De energietransitie vermindert onze afhankelijkheid van fossiele brandstoffen aanzienlijk, maar elektrisch rijden is nog lang niet de heilige graal. De overstap naar elektrische voertuigen (EV’s) brengt nieuwe afhankelijkheden en problemen met zich mee.
In 2017 was slechts 0,15 procent van de personenauto’s volledig elektrisch, maar in 2022 was dit gestegen tot 2,76 procent in Nederland. Wereldwijd werden in 2022 7,3 miljoen elektrische auto’s verkocht, wat 14 procent van het totaal aantal verkochte auto’s was, volgens de Global EV Data Explorer van de International Energy Agency.
Het is echter belangrijk om te beseffen dat ook elektrische auto’s niet volledig milieuvriendelijk zijn. De elektriciteit die nodig is om een EV te laden, wordt in Nederland voor de helft opgewekt uit fossiele brandstoffen. Een middenklasse EV die 15.000 kilometer per jaar rijdt, verdubbelt het elektriciteitsverbruik van een gemiddeld huishouden. Naast het elektriciteitsverbruik is het productieproces van een elektrische auto, en meer specifiek de benodigde grondstoffen, een belangrijk aandachtspunt.
De overstap naar elektrische aandrijving heeft geleid tot een explosieve groei van de wereldwijde vraag naar mineralen en metalen, ook wel critical raw materials genoemd. De Europese Commissie definieert deze materialen als grondstoffen met een groot economisch belang, waarbij er een hoog risico op toeleveringsproblemen is vanwege het beperkte aantal bronnen en het gebrek aan betaalbare alternatieven.
Een belangrijk voorbeeld hiervan is neodymium, dat nodig is voor de productie van permanente magneten in elektromotoren en windturbines. Hoewel neodymium op veel plaatsen in de wereld voorkomt, is de winning ervan enorm vervuilend, waardoor het voornamelijk in China wordt gedolven.
Voor de productie van een doorsnee elektrische auto zijn diverse kritische materialen nodig. Voor de motor zijn dit neodymium, praseodymium en dysprosium. Voor de accu gaat het vooral om nikkel, kobalt en lithium. Neodymium is nodig voor de magneten in de motoren, terwijl grafiet, nikkel, kobalt en lithium cruciale bestanddelen zijn van de accu’s.
De meeste van deze materialen worden in China geproduceerd of verwerkt, wat leidt tot afhankelijkheid van China en ethische en milieuproblemen bij de winning.
Bijvoorbeeld, de winning van nikkel in Indonesië heeft geleid tot grootschalige ontbossing en ernstige milieuvervuiling.
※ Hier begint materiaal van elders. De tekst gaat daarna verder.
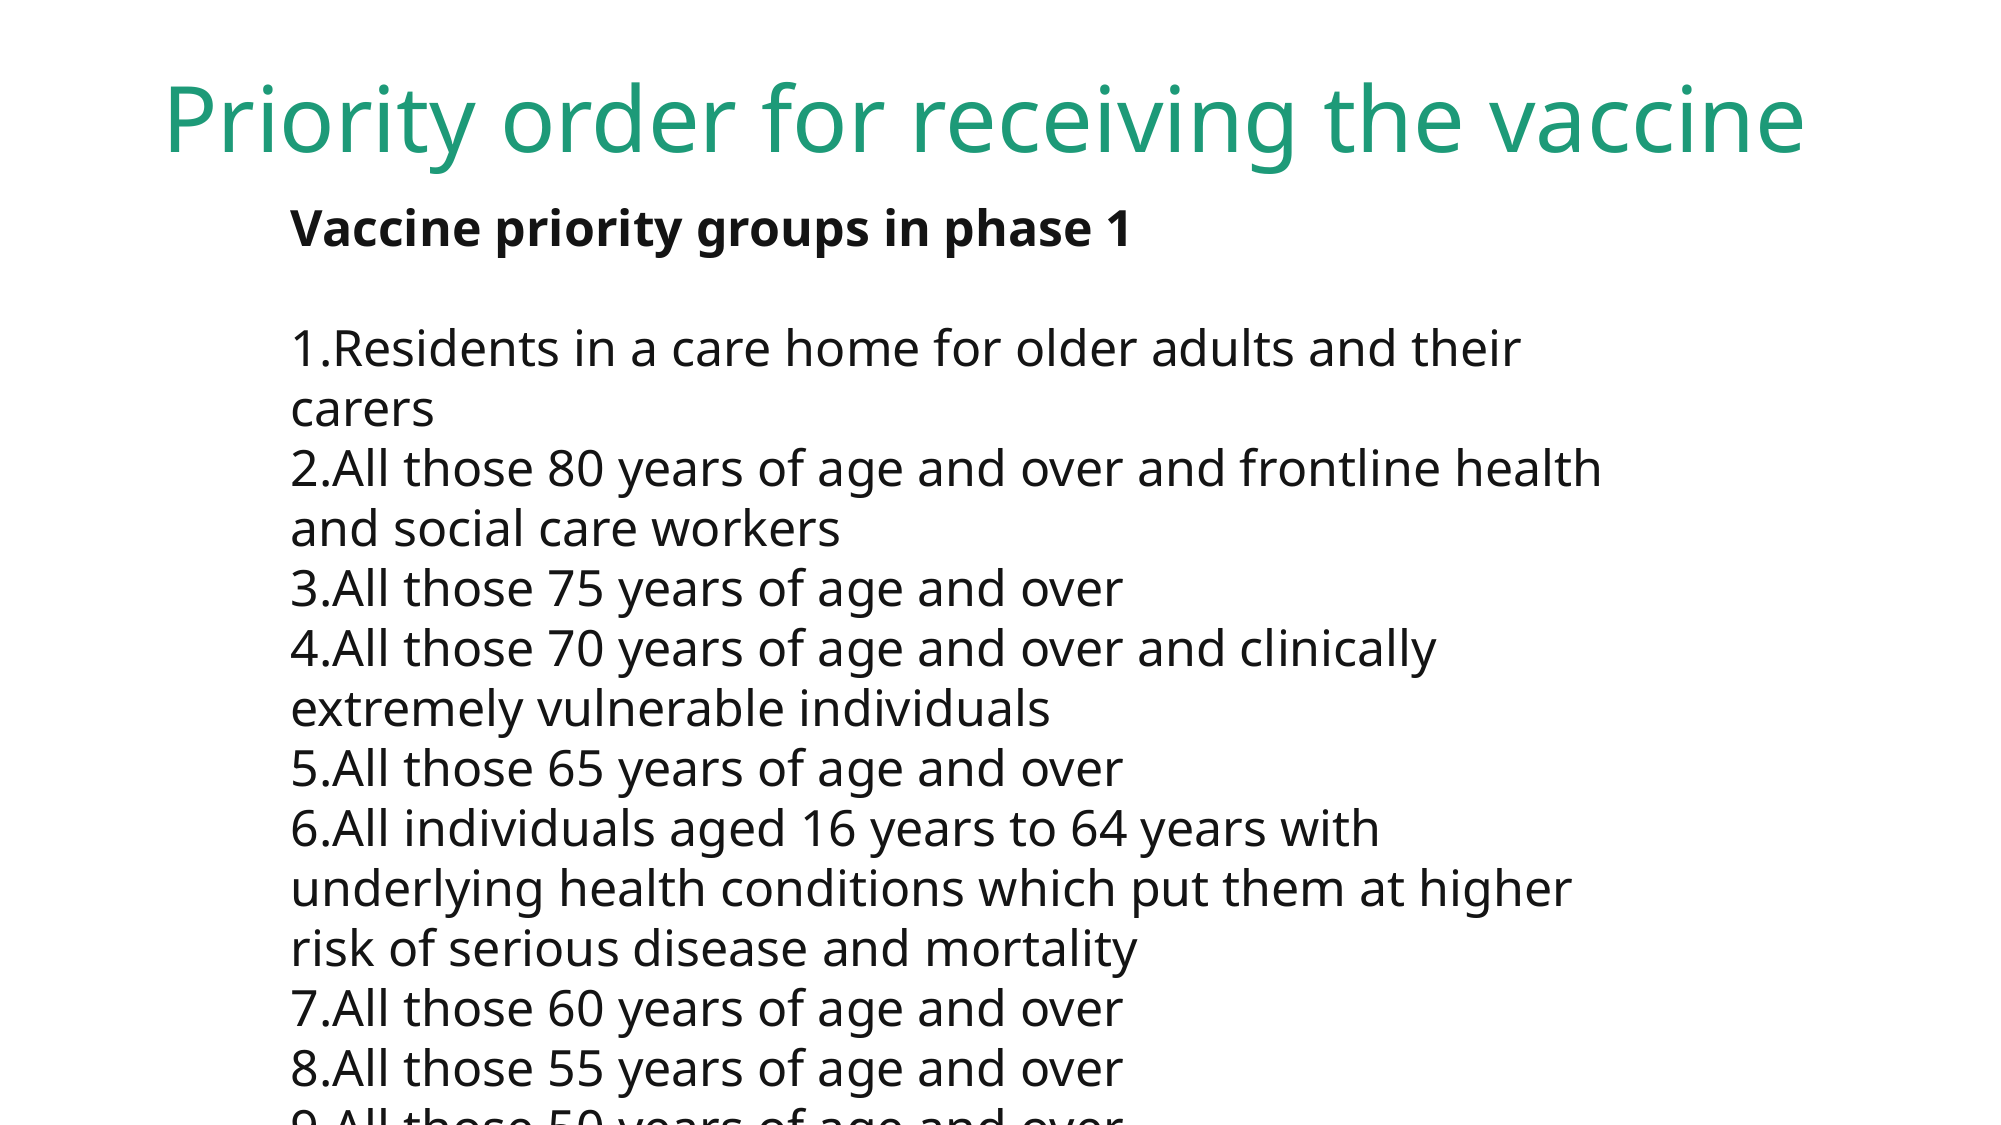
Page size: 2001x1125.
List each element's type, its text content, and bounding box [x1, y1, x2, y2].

De productie van kobalt in Congo is berucht vanwege kinderarbeid en slechte arbeidsomstandigheden. Hoewel autofabrikanten zoals Mercedes-Benz maatregelen nemen om de bron van hun grondstoffen zorgvuldig te controleren, is het moeilijk om misstanden volledig uit te sluiten.
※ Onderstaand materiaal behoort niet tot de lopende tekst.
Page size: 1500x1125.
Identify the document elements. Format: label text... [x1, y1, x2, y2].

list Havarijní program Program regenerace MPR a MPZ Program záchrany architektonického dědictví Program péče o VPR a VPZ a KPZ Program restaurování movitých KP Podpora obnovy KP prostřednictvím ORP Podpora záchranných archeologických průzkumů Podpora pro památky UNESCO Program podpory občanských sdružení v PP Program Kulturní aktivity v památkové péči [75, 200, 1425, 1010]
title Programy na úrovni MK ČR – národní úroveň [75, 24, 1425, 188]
Er zijn echter ook positieve ontwikkelingen. De recycling van gebruikte lithium-ionaccu’s kan de vraag naar nieuw gedolven grondstoffen verminderen. Daarnaast werken autofabrikanten aan nieuwe technologieën die minder afhankelijk zijn van kritische grondstoffen.
Bijvoorbeeld, de LFP-accu (Lithium Iron Phosphate) vervangt nikkel, mangaan en kobalt door fosfor en ijzer, hoewel deze accu’s een lagere energiedichtheid hebben. Ook worden Na-ion-accu’s ontwikkeld, die geen kritische materialen bevatten en goedkoper zijn, maar een lagere energiedichtheid hebben.
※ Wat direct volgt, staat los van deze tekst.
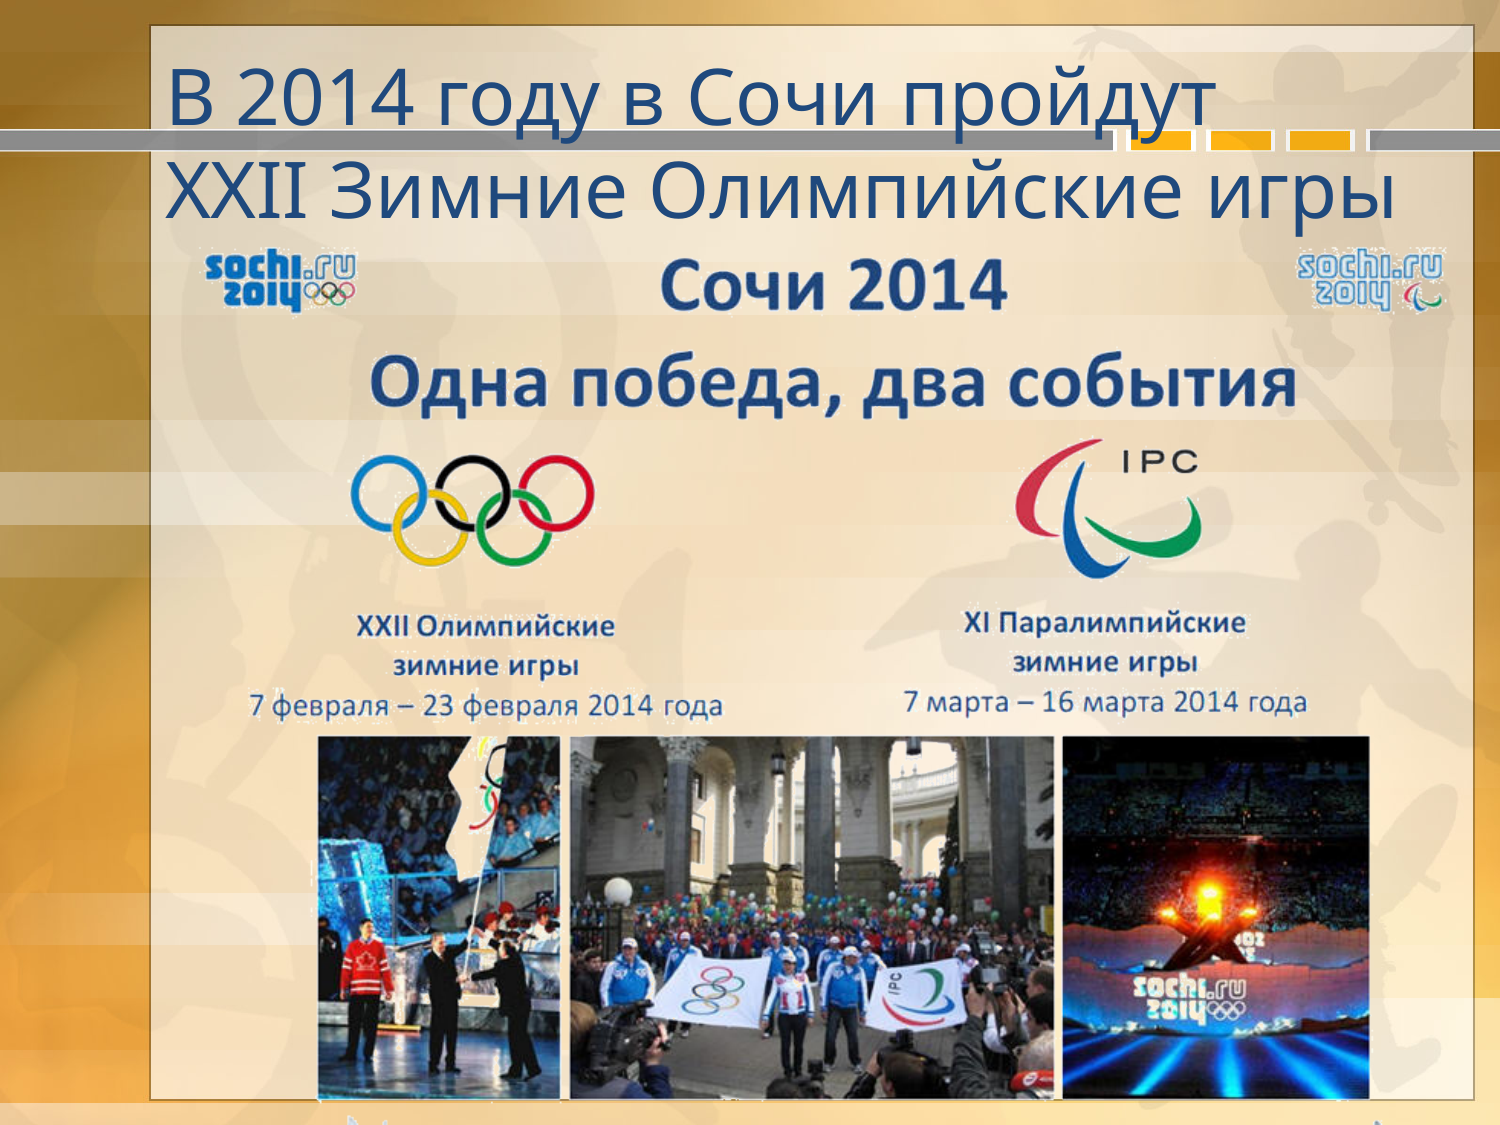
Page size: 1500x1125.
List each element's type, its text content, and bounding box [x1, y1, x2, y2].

picture [0, 0, 1500, 1125]
title В 2014 году в Сочи пройдут XXII Зимние Олимпийские игры [149, 0, 1463, 282]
In de komende jaren zullen lithium-ionaccu’s waarschijnlijk de standaard blijven vanwege de enorme investeringen in deze technologie. Tegelijkertijd blijft het belangrijk om alternatieve bronnen en technologieën te ontwikkelen om de afhankelijkheid van kritische grondstoffen te verminderen en milieuproblemen aan te pakken.
Autofabrikanten moeten blijven werken aan duurzame en ethisch verantwoorde oplossingen om de volledige potentie van elektrisch rijden te realiseren zonder de donkere kant van de productieprocessen uit het oog te verliezen.